Repeal is the only solution
When Gov. Bentley signed the Alabama Accountability Act into law, he acknowledged that there were, in his words, “Some concerns [that] have been raised regarding the impact of this legislation.”
The governor also said he believed those concerns could be fixed through more rules and regulation.
At the same time, Republicans in the state legislature are saying that they hope to fix the Accountability Act with new legislation to address the concerns that have been raised.
Let’s be clear: the Accountability Act cannot be fixed.
No matter how many rules or regulations the governor creates, and no matter how many more bills the legislature passes, the
Accountability Act will still redirect millions of dollars out of public schools and undermine our entire public education system.
The Republican leadership has tried to sell this new law as a program to allow students “school choice.” But the chairman of the education budget committee has estimated that only 10 percent of students will actually transfer out of failing schools.
If he is right, then how does this bill help the 90 percent of students who cannot leave a struggling school? If he is wrong and more students decide to transfer, then he has drastically underfunded the education budget and our schools will go into proration.
And that is just the beginning of what is wrong with this terrible bill.
No matter how many rules and regulations the governor creates, and no matter how many more bills the legislature may pass, this new law will still redirect millions of dollars out of our schools and abandon our public education system.
That is why the Accountability Act is a broken piece of legislation that cannot be fixed or made better. The only solution is to repeal this terrible law and go back to the original education reform proposal that we were debating before the bait-and-switch took place.
It is time for a “do-over” – not just because this is a terrible law, but also because of the deceitful and unethical way this legislation became law.
And that is why Democrats in the Alabama legislature have introduced a bill that would repeal the Alabama Accountability Act and go back to the original school flexibility proposal that was approved by educators, the Alabama Association of School Boards, the School Superintendents of Alabama and the state school superintendent and was passed unanimously out of the state senate.

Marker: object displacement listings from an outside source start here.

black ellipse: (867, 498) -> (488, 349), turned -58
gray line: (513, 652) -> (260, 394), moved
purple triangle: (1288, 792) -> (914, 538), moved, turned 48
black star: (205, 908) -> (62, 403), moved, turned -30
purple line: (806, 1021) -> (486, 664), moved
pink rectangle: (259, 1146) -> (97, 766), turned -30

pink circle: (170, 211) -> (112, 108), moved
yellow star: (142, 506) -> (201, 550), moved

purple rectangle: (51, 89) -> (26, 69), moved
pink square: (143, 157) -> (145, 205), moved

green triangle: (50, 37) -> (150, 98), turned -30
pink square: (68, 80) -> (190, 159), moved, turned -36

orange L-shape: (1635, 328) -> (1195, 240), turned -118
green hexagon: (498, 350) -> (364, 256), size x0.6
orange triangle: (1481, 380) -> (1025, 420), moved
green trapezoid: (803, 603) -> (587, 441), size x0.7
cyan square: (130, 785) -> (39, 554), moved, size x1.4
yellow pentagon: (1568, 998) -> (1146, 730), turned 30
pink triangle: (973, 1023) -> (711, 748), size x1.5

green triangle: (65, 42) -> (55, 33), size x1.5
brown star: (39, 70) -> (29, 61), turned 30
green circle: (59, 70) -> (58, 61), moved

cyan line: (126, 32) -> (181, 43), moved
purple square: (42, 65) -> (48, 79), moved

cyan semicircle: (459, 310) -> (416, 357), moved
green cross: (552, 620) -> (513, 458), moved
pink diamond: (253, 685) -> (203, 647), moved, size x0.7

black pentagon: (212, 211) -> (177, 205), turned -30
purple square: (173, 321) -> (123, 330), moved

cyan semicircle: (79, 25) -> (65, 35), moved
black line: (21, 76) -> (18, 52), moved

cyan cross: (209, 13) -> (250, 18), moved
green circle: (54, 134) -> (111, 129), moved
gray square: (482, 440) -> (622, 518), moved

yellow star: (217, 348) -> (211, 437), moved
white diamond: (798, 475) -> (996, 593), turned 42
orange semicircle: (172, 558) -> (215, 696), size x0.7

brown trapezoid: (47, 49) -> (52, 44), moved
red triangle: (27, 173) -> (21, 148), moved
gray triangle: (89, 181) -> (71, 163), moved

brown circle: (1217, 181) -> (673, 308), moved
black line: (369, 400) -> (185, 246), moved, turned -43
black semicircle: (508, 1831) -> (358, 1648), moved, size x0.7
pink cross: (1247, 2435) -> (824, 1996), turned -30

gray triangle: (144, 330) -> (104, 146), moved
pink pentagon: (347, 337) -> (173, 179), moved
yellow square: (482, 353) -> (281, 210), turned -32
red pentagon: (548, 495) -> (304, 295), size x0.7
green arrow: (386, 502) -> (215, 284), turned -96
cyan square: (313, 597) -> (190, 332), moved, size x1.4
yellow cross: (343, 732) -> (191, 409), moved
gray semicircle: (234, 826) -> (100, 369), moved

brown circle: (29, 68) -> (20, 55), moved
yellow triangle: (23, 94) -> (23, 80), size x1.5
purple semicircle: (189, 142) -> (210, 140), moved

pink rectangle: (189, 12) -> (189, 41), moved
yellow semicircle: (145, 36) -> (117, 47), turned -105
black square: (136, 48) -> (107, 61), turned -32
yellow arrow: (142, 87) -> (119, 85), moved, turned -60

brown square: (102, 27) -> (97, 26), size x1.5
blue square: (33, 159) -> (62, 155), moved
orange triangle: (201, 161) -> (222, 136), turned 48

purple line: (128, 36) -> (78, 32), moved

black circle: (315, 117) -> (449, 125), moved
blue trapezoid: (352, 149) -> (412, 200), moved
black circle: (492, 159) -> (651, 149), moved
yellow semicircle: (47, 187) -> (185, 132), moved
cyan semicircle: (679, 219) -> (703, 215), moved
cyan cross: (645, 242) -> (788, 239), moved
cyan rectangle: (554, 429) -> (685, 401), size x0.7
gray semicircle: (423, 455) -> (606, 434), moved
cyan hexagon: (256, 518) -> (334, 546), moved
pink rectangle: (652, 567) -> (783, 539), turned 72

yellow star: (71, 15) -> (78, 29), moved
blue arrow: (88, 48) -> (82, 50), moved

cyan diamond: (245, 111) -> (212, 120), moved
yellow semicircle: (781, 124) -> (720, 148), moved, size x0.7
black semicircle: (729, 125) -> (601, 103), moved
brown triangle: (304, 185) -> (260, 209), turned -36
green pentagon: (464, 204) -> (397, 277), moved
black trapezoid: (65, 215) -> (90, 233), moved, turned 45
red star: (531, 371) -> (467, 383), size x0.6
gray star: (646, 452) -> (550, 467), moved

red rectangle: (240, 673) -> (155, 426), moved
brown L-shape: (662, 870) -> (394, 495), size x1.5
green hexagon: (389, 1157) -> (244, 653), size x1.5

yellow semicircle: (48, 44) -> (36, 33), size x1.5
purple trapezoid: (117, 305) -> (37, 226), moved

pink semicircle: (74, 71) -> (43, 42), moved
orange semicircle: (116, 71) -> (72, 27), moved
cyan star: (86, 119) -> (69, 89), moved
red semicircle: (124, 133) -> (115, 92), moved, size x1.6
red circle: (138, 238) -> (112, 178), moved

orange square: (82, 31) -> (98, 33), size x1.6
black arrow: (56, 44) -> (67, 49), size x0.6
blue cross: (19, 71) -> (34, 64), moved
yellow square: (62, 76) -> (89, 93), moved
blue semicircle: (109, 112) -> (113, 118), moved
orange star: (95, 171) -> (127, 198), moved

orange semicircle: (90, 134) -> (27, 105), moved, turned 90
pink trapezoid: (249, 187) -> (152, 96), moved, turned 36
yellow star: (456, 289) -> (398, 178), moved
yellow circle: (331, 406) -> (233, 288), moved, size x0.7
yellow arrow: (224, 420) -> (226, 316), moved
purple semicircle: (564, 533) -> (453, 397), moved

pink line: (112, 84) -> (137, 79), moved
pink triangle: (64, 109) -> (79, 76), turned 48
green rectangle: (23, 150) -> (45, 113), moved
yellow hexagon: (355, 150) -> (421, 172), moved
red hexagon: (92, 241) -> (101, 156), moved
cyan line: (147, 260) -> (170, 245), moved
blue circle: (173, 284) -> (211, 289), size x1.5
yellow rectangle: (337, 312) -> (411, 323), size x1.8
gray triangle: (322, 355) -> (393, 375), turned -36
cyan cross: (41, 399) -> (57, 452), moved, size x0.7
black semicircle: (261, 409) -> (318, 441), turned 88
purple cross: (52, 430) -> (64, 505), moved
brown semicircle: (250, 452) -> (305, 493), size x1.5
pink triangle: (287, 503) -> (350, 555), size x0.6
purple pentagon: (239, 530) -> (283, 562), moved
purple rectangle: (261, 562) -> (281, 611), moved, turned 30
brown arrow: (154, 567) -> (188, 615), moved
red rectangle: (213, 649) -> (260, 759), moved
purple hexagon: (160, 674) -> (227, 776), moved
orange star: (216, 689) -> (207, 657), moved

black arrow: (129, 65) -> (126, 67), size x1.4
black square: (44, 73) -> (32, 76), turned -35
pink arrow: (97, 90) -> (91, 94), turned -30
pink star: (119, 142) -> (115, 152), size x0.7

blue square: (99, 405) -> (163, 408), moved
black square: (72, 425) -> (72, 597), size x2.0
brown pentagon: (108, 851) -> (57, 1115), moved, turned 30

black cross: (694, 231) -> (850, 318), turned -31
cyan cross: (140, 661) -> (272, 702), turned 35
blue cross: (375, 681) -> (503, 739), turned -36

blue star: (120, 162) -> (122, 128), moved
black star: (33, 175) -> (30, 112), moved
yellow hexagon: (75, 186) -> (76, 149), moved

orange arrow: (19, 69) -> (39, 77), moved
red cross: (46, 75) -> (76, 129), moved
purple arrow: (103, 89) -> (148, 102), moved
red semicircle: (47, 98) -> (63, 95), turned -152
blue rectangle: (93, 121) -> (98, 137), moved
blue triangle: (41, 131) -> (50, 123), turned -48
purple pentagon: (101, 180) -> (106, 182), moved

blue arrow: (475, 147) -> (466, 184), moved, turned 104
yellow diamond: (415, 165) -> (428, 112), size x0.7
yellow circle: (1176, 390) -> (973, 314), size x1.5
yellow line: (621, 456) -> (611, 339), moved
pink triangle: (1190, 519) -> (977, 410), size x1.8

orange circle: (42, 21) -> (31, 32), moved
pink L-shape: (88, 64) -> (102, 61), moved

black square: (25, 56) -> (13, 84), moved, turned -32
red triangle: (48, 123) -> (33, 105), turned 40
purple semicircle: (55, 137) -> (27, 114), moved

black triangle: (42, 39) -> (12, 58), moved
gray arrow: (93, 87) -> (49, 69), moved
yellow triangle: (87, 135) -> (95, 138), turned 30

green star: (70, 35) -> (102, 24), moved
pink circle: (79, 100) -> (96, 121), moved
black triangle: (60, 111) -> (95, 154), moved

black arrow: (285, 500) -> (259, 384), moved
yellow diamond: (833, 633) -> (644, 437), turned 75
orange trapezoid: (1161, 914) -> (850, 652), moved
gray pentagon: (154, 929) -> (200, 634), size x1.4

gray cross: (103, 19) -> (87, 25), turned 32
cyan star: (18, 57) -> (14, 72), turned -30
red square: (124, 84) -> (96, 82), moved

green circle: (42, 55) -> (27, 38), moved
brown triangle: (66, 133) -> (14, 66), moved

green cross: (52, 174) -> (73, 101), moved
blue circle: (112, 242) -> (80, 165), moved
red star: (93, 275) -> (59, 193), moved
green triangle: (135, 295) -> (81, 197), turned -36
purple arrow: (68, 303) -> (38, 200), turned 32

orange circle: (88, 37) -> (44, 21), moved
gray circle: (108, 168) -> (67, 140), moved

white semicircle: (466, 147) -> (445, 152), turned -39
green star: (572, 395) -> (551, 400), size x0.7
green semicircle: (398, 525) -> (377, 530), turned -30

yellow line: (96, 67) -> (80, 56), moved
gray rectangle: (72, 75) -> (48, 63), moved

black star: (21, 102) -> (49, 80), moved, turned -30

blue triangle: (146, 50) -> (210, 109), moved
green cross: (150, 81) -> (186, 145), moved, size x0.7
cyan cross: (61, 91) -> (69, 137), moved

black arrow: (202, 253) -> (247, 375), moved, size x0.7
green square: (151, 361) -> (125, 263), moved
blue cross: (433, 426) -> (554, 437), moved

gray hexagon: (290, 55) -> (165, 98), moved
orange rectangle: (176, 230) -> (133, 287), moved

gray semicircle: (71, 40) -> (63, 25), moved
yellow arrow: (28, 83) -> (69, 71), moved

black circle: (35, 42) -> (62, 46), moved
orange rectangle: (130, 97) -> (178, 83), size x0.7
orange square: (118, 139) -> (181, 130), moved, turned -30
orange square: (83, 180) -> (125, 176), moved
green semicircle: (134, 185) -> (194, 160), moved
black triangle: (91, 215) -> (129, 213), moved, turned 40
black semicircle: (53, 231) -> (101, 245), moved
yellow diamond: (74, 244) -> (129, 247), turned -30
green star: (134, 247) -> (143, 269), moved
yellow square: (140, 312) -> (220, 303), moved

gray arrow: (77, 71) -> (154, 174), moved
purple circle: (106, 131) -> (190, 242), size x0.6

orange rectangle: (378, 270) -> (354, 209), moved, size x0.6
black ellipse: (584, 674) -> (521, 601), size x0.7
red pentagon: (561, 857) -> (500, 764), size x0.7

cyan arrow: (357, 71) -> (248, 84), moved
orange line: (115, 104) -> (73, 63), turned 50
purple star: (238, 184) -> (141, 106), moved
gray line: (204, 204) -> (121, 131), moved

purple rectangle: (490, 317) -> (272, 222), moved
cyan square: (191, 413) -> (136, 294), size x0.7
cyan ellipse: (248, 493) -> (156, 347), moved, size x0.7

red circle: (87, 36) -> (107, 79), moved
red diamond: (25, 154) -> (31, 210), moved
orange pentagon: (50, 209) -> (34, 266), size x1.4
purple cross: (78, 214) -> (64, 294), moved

By going back to the original education reform proposal, we can accomplish two things. First, we can restore the integrity of the legislative process and of our state government. Secondly, we can erase this terrible bill and have an honest and open discussion about responsible education reform.
When Democrats announced this plan, some Republican leaders said we were “defending the broken status quo.” That’s an odd thing to say, considering what we are proposing to do is go back to the Republicans’ original education reform proposal and have the honest debate we were supposed to have on that plan.
Every child in Alabama deserves to receive a quality education. Giving our children a quality education doesn’t just increase their own economic opportunities; it helps our entire economy grow.
When we talk about job creation and recruiting business and industry to Alabama, one of the first things prospective employers look at is the local school system. They want to know that there are trained and educated workers to fill the jobs they will bring.
But how can we provide our children with a quality education if we are undermining the integrity of our schools and cutting millions of dollars from the education budget?
If we are going to be serious about providing a quality public education to all of our children, then we need to look at responsible education reform and giving educators and school administrators the freedom they need to be innovative. What we can’t afford to do is take even more money and resources away from our schools and expect these schools to magically start performing better.
The Republicans cannot fix the Accountability Act. But we can repeal it and go back to the reform proposal that educators and legislators in both parties supported. That is the reasonable and responsible thing to do.